Bender described the results as an “unlucky miss” while describing the long-term impact of the Jackpocket acquisition as “overwhelmingly positive.”

Other highlights from the quarter: 

  • DraftKings’ metric known as “monthly unique payers” (MUPs) increased to 3.5 million average monthly unique paying customers in the fourth quarter of 2023, representing an increase of 37% from the same period in 2022.
  • Another metric with the abbreviation “ARPMUPS” came in at $116, representing a 6% annual increase on the quarter. The increase was due to DraftKings’ structural sportsbook hold, offset by the customer-friendly sport outcomes. Had the sports outcomes been normal for the quarter, the increase would have been 22%, DraftKings estimates. ARPMUPs stand for “average revenue per MUP.”
  • For the quarter, DraftKings reported a structural sportsbook hold of 10.4%, ahead of company expectations. The hold improved amid an increased parlay mix, according to Park. Meanwhile, promotional reinvestment for OSB and iGaming also improved, as the company’s mix of existing users versus new ones matured. Typically, when newly-launched OSB states come on onboard, promotional intensity ratchets.

Stock moves

Also on Friday, DraftKings provided full-year guidance for 2024. DraftKings forecasted full-year revenue between $4.65 billion and $4.9 billion, up from previous guidance in the range of $4.5 billion and $4.8 billion. The guidance represents annual growth between 27% and 34%.

The company also guided to Adjusted EBITDA of $410 million and $510 million, compared with previous guidance of $350 million and $450 million. If achieved, DraftKings will generate full-year profitability for the first time in company history.

Analysts from FactSet estimate a full-year net loss of $0.29 per share on revenue of $4.67 billion.

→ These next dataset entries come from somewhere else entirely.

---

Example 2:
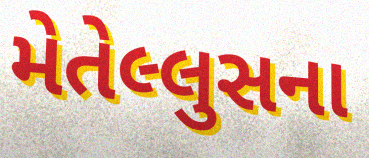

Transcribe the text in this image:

મેતેલ્લુસના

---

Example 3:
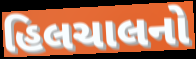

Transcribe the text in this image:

હિલચાલનો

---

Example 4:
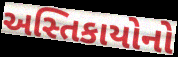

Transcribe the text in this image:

અસ્તિકાયોનો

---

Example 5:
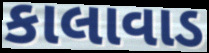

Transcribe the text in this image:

કાલાવાડ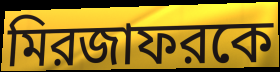
মিরজাফরকে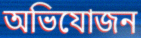
অভিযোজন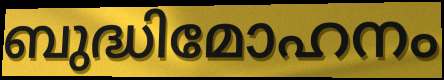
ബുദ്ധിമോഹനംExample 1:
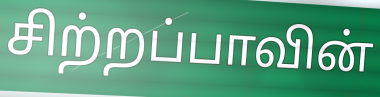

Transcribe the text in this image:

சிற்றப்பாவின்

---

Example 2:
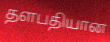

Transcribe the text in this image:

தளபதியான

After releasing earnings results on Thursday evening, DraftKings’ shares tumbled in pre-market trading on Friday morning. DraftKings initially dropped 6% on Friday, falling below $42 a share. DraftKings rebounded Friday afternoon trading above $44 as of Noon ET.

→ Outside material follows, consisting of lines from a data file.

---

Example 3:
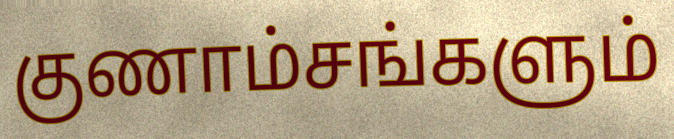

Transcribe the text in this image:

குணாம்சங்களும்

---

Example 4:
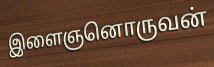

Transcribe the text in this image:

இளைஞனொருவன்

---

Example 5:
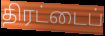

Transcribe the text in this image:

திரட்டைப்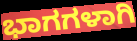
ಭಾಗಗಳಾಗಿ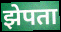
झेपता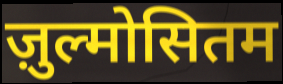
ज़ुल्मोसितमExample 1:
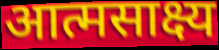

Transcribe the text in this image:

आत्मसाक्ष्य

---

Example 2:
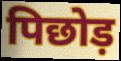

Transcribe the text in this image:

पिछोड़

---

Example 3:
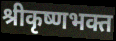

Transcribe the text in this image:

श्रीकृष्णभक्त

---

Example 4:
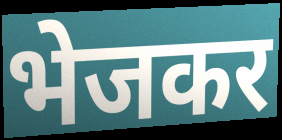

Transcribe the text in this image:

भेजकर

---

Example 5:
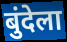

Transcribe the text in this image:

बुंदेलाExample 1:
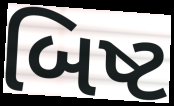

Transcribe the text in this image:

બિષ્ટ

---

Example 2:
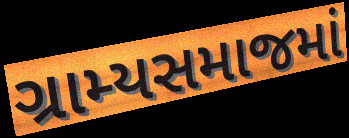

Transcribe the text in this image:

ગ્રામ્યસમાજમાં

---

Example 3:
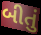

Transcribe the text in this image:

બીતું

While adjusting for hold from favorable sport outcomes, DraftKings is a business which “continues to surprise investors to the upside when it comes to profitability,” Macquarie analyst Chad Beynon wrote in a research note. After surging 209% in 2023, DraftKings’ shares are up more than 20% this year. 

Though DraftKings is considerably above its 52-week low of $17.02, the company is still trading far below its all-time high of $74.38 in March 2021.